Sufficiently powered studies with a health economic evaluation are required before the approach proposed in this study is adopted on a larger scale. The intervention was delivered to older adults with mild, moderate, or severe levels of frailty over a period of 6 months, and this may be a reason why the secondary outcomes did not demonstrate significant changes. For a further study, it is recommended to target older adults with moderate or severe levels of frailty who may benefit more from the CGA & CSP. Additionally, extending the intervention delivery time to over 12 months with a 6-month interim review could be beneficial.

Conclusion

The study findings indicate that frailty identification and assessment in the community by nursing practitioners was feasible.
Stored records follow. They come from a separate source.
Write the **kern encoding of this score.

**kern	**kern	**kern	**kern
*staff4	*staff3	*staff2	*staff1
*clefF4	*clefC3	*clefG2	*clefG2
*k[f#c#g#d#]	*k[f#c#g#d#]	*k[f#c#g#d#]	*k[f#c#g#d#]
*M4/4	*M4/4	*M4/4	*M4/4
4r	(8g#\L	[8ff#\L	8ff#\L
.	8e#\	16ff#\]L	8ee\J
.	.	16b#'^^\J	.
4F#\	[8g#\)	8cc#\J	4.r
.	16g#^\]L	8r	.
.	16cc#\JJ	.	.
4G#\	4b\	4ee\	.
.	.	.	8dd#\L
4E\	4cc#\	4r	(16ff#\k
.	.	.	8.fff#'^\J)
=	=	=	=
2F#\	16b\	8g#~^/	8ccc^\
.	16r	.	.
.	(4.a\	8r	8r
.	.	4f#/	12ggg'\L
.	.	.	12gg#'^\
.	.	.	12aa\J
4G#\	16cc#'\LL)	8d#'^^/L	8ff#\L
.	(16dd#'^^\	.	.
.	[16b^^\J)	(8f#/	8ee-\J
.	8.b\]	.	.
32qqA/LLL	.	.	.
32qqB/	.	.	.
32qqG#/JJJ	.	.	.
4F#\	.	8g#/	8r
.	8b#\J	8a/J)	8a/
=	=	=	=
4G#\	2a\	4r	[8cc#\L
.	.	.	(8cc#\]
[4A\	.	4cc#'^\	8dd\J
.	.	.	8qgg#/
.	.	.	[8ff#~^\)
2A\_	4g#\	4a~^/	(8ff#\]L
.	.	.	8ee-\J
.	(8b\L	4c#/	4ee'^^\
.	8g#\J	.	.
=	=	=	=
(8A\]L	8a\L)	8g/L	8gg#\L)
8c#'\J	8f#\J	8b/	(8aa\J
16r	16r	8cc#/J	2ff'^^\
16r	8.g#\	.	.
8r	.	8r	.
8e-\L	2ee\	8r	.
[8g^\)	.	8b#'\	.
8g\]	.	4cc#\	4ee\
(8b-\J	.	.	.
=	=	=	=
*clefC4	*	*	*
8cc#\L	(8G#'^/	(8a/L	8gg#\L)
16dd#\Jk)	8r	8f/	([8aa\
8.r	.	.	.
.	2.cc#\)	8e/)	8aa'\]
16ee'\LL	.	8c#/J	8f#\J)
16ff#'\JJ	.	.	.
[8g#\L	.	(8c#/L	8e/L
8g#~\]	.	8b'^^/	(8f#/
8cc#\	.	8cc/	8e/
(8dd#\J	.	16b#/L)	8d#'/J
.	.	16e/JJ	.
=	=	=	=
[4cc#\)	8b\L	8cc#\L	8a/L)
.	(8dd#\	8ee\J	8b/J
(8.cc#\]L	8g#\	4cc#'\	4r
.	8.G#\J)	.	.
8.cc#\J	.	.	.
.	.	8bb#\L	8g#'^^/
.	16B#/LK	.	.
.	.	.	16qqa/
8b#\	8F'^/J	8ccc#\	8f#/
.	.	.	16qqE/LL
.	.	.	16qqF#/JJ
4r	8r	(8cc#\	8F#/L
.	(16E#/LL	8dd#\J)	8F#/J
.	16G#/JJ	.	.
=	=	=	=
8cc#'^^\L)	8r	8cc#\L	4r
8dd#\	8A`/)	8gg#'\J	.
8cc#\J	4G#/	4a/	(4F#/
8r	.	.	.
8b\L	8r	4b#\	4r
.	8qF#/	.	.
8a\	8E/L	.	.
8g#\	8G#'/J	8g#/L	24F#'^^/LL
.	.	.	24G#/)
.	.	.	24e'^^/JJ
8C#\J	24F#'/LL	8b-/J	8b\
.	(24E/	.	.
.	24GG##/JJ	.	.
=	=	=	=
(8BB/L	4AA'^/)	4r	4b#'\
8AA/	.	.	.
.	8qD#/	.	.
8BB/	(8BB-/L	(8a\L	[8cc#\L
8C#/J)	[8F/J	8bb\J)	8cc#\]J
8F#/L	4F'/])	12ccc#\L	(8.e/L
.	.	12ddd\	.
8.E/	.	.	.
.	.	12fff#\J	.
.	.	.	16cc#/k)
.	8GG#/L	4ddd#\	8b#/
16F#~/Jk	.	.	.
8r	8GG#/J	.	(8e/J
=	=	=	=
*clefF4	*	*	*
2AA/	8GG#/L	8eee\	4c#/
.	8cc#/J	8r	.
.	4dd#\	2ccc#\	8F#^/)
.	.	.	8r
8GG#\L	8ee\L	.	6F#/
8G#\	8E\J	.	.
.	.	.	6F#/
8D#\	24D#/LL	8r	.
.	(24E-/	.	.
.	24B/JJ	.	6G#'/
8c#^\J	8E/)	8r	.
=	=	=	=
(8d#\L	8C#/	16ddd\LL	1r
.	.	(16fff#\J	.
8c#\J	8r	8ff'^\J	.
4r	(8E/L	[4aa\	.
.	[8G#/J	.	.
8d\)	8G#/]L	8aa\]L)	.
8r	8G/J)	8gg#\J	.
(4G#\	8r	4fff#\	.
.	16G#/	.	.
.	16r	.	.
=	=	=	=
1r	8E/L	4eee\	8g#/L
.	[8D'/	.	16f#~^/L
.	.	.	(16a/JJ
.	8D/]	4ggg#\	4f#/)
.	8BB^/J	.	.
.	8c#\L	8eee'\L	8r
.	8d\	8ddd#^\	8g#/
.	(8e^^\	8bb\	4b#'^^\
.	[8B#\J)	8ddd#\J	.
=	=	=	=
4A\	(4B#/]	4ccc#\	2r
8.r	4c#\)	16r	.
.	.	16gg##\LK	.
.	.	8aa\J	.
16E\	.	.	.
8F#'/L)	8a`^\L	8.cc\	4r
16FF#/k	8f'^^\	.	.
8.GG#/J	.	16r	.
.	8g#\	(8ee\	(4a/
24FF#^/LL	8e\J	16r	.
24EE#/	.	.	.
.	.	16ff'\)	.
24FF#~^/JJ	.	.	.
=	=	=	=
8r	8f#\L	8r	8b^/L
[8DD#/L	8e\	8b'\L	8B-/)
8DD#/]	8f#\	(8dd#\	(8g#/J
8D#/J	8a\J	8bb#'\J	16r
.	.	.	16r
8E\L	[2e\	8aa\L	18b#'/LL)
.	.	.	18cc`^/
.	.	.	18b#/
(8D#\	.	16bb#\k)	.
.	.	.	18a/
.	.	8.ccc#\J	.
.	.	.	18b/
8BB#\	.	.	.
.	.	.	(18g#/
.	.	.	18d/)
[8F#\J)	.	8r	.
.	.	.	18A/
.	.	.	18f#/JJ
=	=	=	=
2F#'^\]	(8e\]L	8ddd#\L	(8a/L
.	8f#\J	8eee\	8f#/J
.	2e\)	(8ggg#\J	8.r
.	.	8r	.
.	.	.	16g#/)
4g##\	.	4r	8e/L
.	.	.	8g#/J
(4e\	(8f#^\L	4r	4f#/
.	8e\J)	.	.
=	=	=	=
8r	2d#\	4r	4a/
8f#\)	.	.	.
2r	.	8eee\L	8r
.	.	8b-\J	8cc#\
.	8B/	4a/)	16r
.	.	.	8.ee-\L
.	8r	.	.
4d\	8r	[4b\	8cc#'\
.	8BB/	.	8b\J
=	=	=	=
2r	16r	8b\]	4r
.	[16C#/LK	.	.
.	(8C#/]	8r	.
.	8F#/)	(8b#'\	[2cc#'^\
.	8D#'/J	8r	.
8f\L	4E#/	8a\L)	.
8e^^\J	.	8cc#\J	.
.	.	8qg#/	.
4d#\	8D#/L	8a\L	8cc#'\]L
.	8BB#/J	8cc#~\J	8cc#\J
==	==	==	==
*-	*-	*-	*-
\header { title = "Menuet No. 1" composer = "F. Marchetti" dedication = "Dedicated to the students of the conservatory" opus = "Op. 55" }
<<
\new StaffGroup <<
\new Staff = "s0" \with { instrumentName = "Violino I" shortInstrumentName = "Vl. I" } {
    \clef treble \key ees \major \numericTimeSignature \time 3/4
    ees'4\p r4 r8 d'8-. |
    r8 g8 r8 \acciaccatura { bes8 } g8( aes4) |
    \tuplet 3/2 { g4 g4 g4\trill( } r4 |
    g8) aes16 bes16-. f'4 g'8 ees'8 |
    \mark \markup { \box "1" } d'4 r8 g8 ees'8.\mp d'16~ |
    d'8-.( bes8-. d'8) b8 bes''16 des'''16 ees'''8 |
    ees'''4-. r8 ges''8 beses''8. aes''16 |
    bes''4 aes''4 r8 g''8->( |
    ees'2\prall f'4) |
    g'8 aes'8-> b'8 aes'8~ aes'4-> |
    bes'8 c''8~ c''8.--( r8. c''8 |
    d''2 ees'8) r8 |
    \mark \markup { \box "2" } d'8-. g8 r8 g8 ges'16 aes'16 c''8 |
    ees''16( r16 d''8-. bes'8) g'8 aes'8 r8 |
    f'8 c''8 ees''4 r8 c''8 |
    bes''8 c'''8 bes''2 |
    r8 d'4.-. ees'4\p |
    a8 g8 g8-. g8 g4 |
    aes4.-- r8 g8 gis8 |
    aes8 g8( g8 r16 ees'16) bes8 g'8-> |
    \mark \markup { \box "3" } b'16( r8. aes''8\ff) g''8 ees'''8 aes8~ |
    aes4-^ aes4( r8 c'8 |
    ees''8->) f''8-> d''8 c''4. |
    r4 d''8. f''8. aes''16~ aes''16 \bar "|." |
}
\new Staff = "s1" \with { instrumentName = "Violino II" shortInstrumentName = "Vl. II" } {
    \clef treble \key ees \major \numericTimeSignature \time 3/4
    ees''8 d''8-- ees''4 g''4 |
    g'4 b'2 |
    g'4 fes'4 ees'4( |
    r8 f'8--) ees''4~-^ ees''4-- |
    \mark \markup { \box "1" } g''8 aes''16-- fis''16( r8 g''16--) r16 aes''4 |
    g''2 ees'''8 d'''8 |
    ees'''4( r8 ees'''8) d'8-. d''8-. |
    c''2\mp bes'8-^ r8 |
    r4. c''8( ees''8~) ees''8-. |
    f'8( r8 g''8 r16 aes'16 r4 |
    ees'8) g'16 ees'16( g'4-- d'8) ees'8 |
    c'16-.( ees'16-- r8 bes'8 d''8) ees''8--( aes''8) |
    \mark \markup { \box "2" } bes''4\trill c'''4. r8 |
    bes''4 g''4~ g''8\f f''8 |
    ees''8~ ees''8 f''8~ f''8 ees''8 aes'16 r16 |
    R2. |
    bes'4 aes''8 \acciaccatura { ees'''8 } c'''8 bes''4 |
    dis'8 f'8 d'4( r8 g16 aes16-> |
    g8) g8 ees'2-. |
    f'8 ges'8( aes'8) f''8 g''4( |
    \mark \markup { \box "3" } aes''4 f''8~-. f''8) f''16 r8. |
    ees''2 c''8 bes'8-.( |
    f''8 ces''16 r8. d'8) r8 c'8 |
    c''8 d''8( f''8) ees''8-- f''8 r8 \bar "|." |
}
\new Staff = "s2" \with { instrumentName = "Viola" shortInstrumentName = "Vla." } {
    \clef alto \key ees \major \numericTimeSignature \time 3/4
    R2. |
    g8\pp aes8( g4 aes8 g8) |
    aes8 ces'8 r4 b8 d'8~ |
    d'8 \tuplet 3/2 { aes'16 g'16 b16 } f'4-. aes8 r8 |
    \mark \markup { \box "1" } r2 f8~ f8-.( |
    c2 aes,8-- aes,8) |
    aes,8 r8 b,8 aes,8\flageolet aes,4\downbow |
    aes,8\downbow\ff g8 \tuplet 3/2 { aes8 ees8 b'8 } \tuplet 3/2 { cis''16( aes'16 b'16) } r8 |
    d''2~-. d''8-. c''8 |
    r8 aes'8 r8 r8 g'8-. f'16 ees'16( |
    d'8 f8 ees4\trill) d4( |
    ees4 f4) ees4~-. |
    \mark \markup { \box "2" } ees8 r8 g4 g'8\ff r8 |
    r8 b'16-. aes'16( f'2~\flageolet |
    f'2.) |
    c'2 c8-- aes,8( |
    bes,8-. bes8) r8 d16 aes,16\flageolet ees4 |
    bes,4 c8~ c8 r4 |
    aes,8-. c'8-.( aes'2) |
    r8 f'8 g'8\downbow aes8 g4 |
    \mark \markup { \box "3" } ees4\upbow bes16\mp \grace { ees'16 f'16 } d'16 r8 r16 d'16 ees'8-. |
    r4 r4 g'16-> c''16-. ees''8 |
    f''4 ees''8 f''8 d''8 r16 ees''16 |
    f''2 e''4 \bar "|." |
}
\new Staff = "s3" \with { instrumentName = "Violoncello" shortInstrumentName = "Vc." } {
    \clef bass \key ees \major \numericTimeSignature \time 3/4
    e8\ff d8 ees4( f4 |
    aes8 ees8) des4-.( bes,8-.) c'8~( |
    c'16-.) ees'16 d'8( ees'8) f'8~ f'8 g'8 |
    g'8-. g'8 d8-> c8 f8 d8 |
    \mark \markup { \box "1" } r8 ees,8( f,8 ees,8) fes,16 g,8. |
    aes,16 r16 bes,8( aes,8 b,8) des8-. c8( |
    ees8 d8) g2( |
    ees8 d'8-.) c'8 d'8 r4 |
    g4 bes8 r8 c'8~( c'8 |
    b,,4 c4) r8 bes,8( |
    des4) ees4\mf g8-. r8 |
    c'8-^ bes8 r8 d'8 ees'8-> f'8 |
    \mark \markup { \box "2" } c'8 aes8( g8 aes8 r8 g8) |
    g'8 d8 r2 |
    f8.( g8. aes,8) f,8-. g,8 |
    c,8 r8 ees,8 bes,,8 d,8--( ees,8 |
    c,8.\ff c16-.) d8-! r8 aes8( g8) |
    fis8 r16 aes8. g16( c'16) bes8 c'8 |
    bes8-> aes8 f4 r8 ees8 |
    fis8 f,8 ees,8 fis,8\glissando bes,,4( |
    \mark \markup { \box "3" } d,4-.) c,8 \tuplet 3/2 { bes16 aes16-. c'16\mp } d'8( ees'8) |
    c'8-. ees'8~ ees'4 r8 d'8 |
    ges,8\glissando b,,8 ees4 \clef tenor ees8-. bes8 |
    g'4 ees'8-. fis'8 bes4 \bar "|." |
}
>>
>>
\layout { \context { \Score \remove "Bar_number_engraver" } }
This helps to target intervention to older adults living in the community who benefit most from CGA and subsequent care and support plans. CGA & CSP delivery by ANPs was acceptable to participants, and the ANPs were able to get to know the patients and therefore were more aware of their needs. The CGA & CSP might reduce health and care usage and improve functional outcomes in community-dwelling older adults with frailty. However, larger-scale studies with embedded health economic evaluation are required to assess the approach employed in this study.